**WHAT YOU SHOULD DO**:
Below is a listing from which only part is wanted; return exactly the lines from the one with "[777,163,877,179] .DbMigrator ->" up to and including the one with "[681,351,806,365] run the".

**THE RECORDS**:
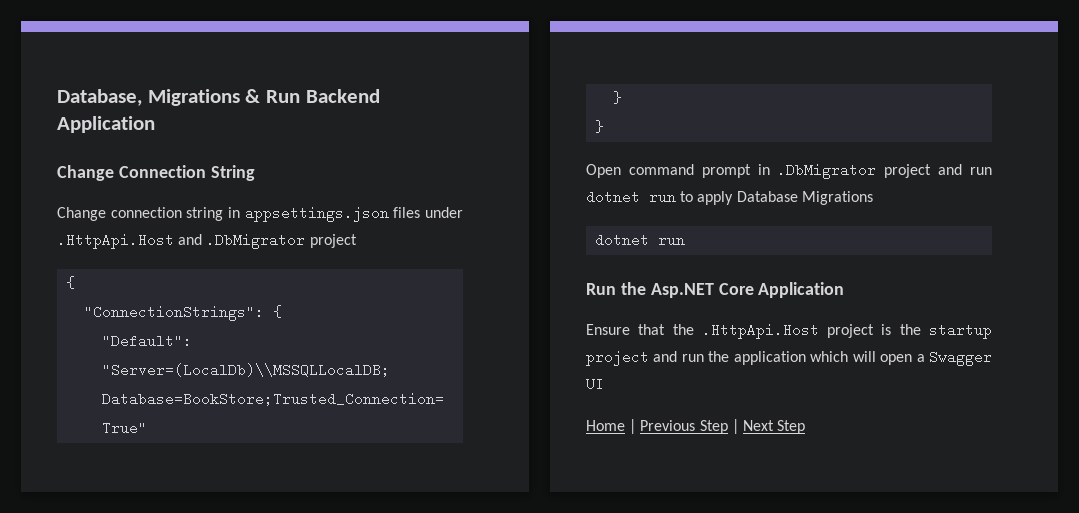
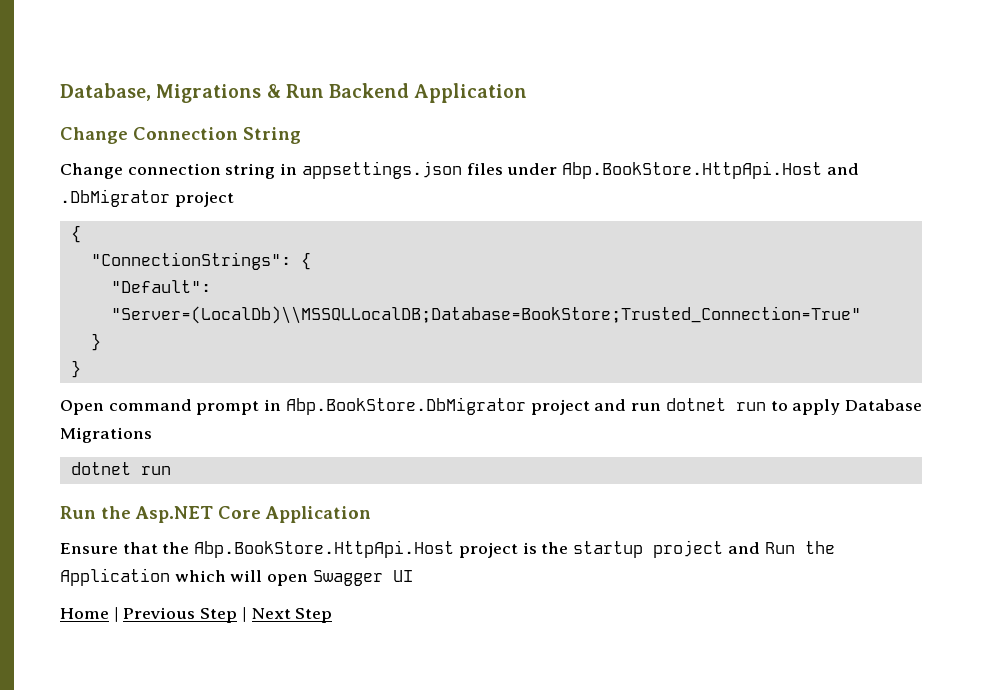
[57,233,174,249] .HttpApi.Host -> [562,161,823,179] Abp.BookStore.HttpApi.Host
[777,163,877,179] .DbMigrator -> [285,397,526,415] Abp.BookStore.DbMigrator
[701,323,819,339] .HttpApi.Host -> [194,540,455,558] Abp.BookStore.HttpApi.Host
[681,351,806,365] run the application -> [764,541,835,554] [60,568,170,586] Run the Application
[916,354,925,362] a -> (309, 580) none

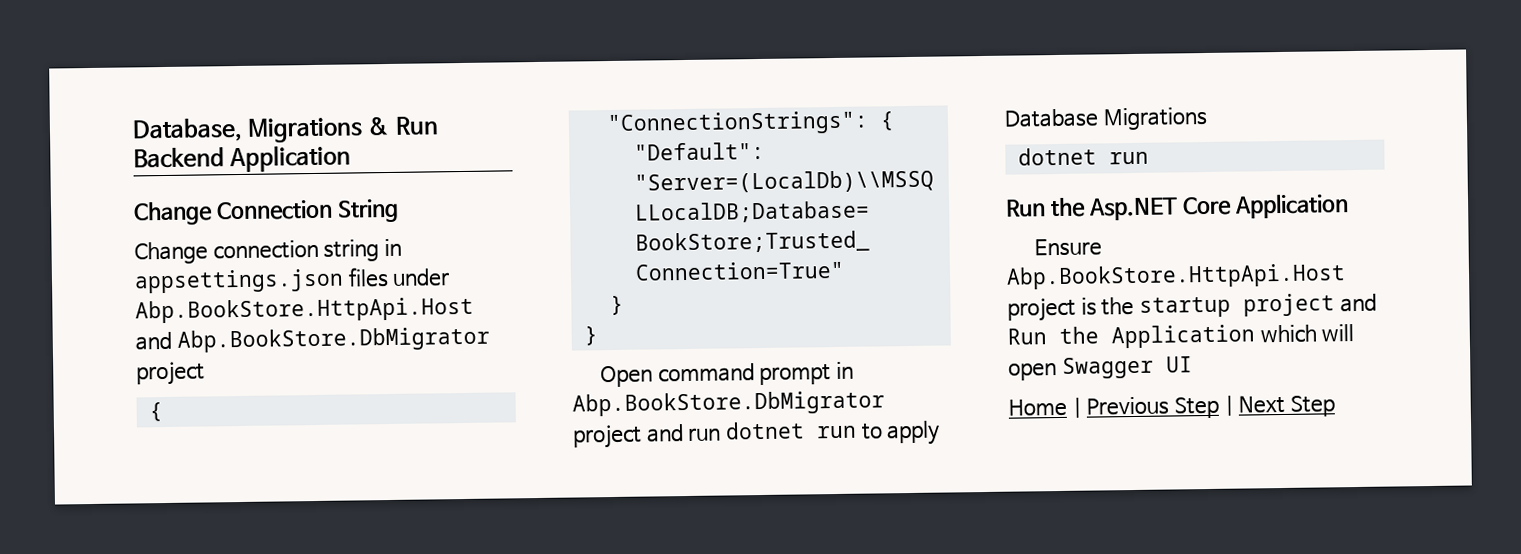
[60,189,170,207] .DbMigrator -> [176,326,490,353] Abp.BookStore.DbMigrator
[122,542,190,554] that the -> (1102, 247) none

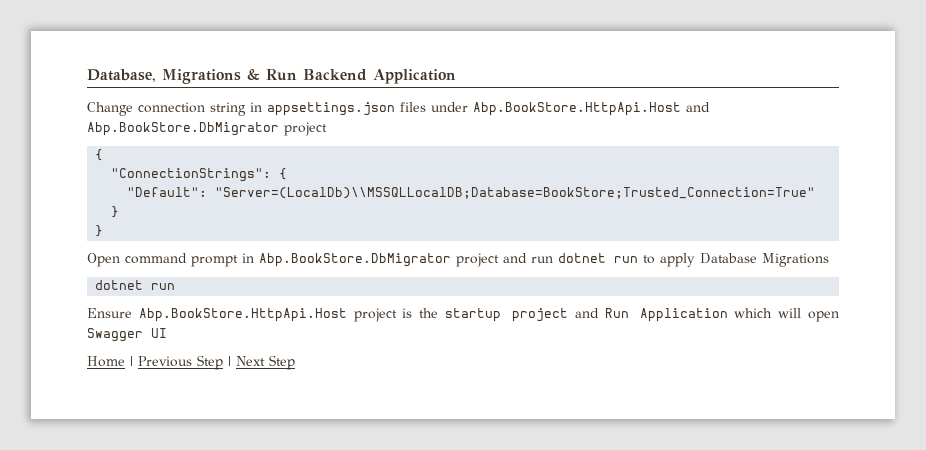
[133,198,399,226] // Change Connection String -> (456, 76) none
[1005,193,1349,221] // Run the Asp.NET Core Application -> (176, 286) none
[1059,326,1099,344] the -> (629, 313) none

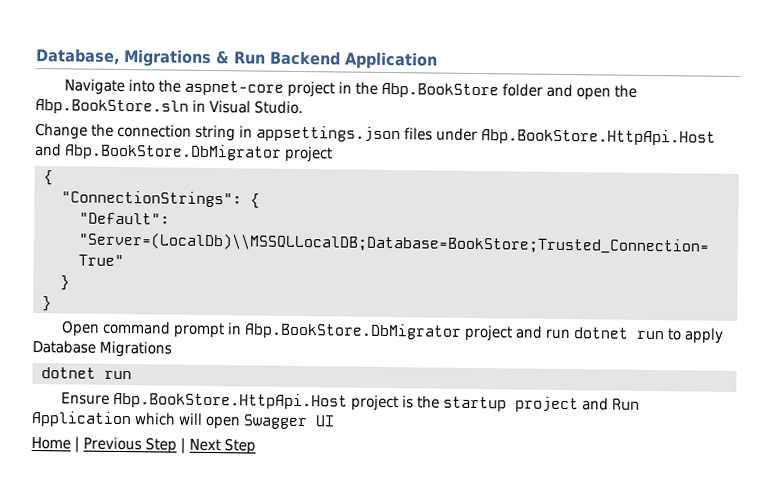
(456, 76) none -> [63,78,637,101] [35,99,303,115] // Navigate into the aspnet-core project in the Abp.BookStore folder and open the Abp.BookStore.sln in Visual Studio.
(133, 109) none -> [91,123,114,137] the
==
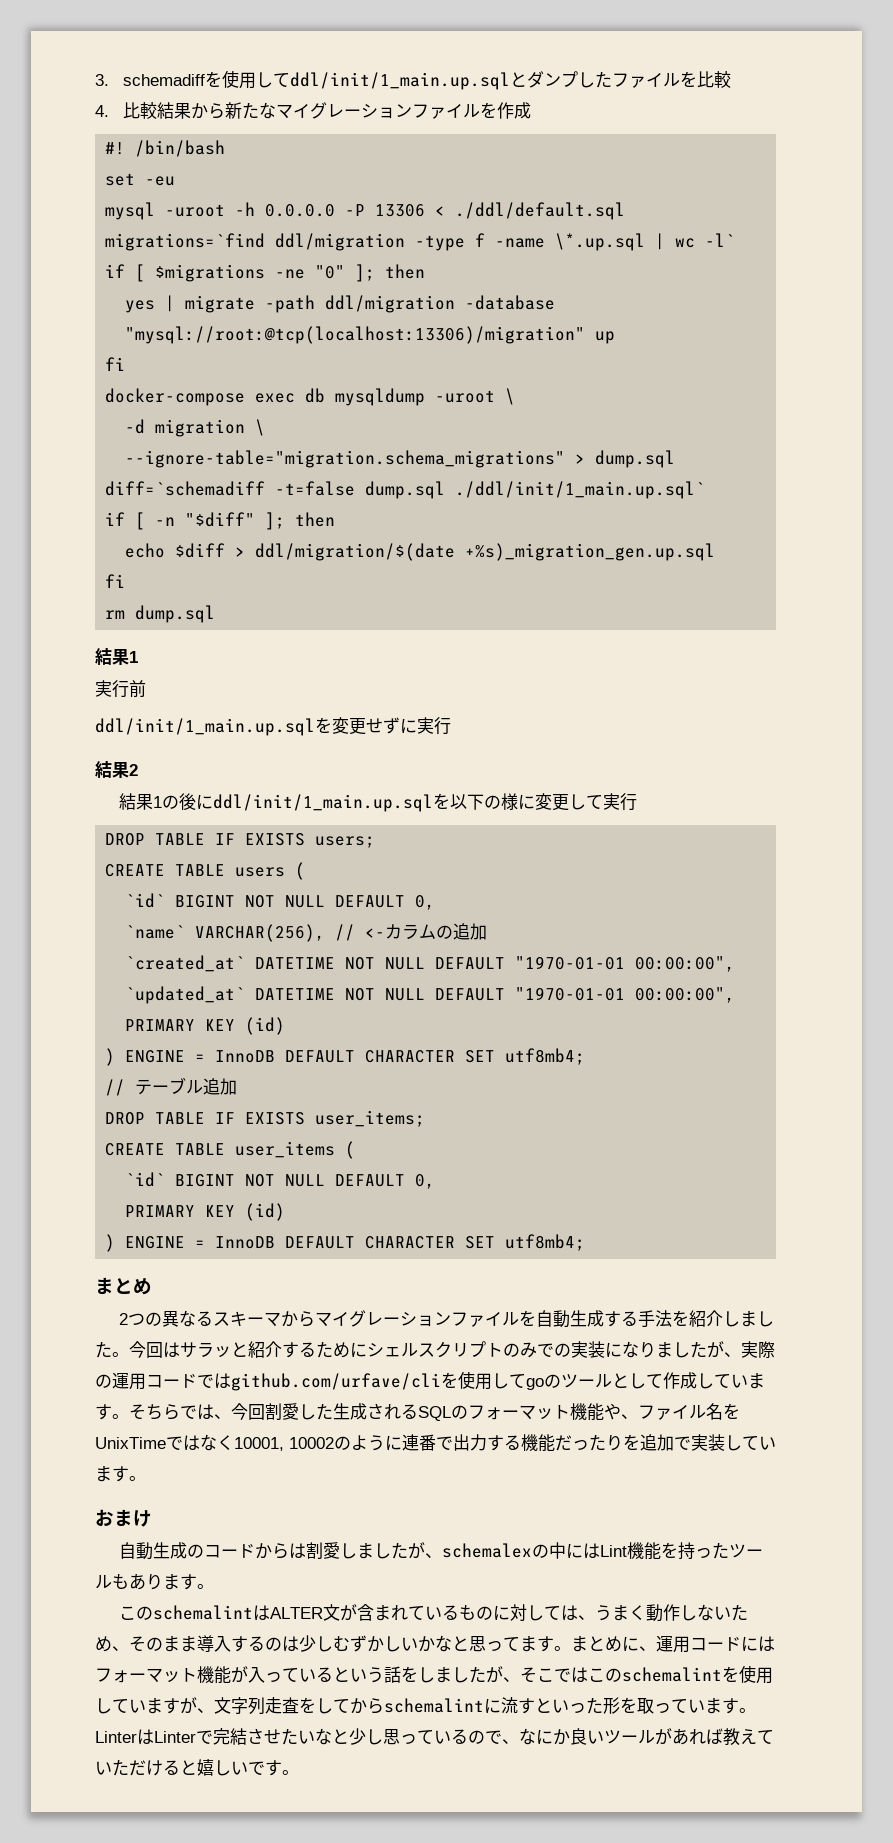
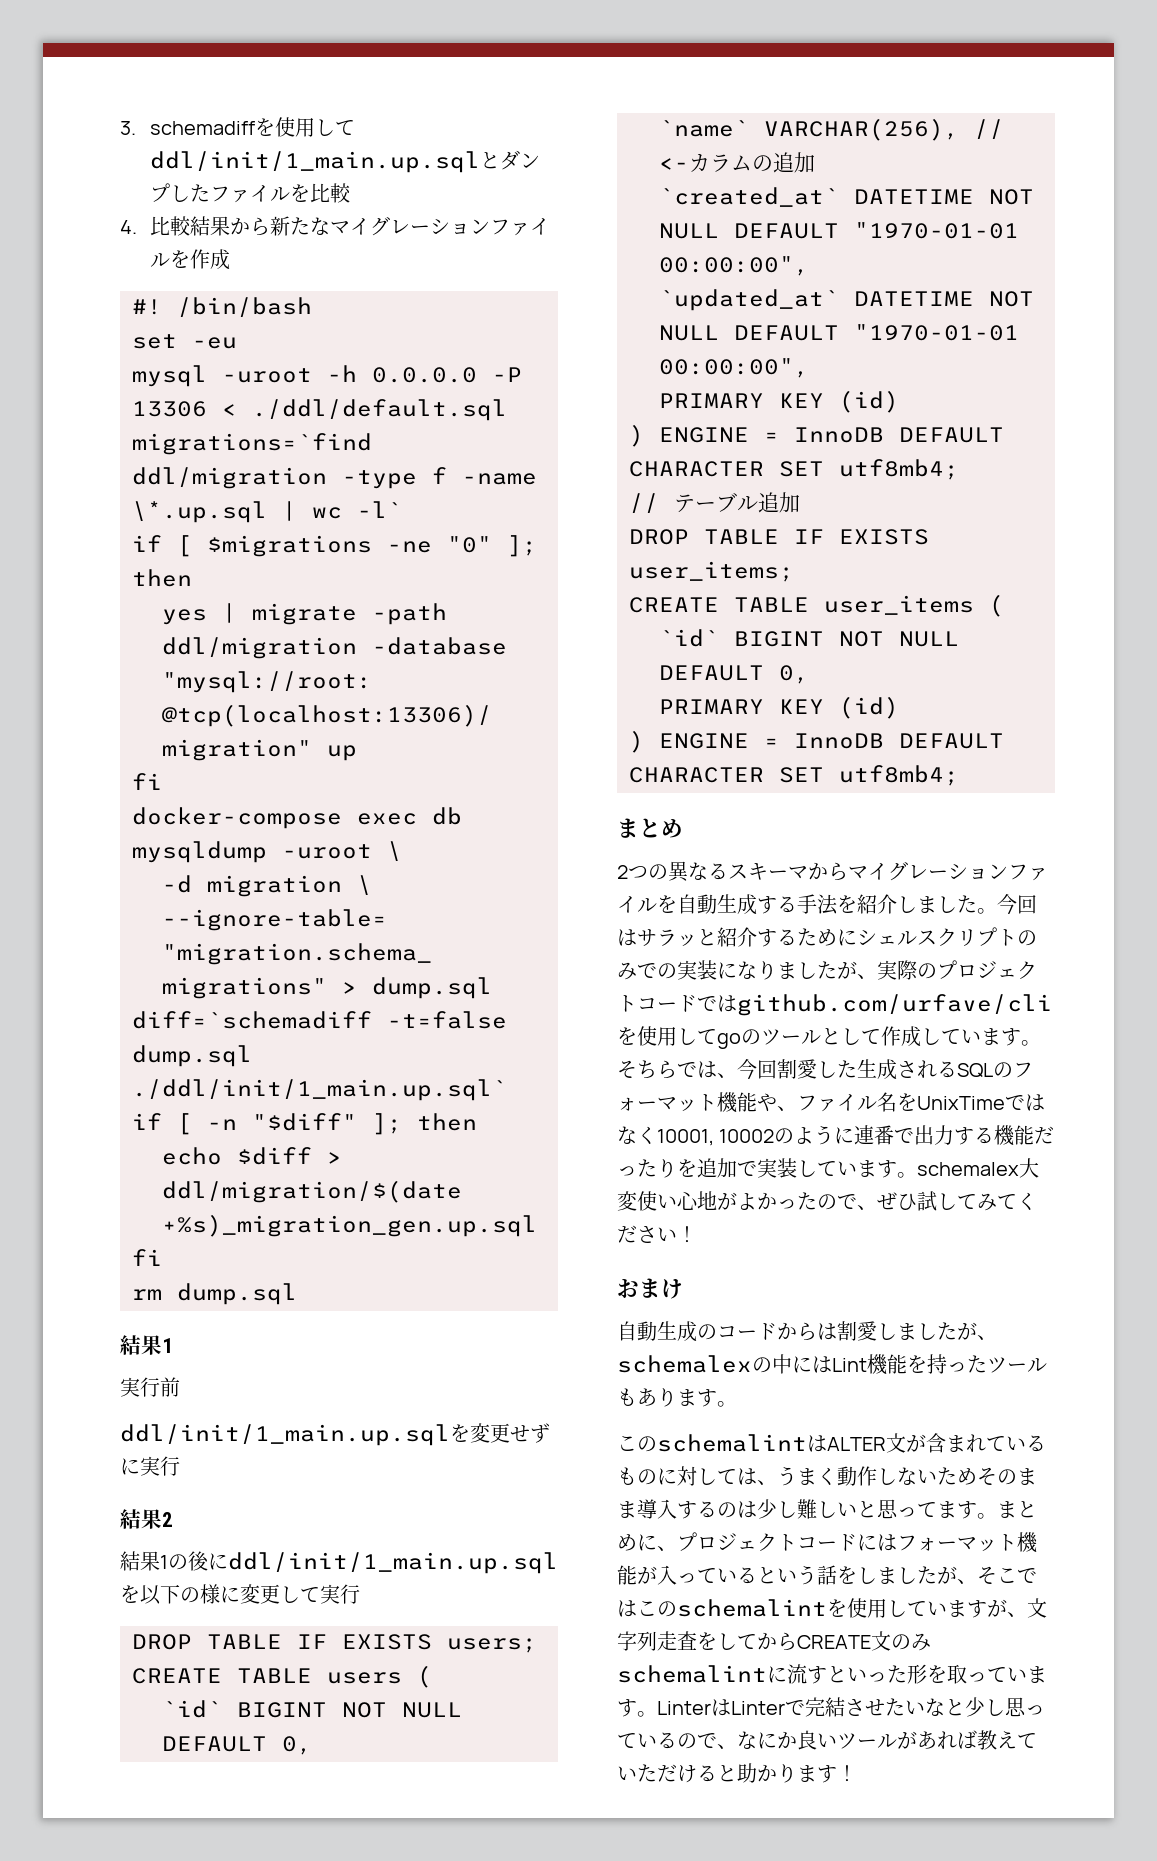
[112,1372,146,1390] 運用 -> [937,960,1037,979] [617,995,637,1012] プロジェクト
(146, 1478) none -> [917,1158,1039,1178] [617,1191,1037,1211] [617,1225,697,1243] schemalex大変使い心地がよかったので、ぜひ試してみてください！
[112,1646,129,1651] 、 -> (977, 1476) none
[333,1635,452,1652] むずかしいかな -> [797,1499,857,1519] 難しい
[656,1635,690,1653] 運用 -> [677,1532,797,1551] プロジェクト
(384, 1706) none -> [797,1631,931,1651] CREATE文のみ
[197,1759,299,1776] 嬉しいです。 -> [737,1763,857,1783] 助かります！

**YOUR RESPONSE**:
[777,163,877,179] .DbMigrator -> [285,397,526,415] Abp.BookStore.DbMigrator
[701,323,819,339] .HttpApi.Host -> [194,540,455,558] Abp.BookStore.HttpApi.Host
[681,351,806,365] run the application -> [764,541,835,554] [60,568,170,586] Run the Application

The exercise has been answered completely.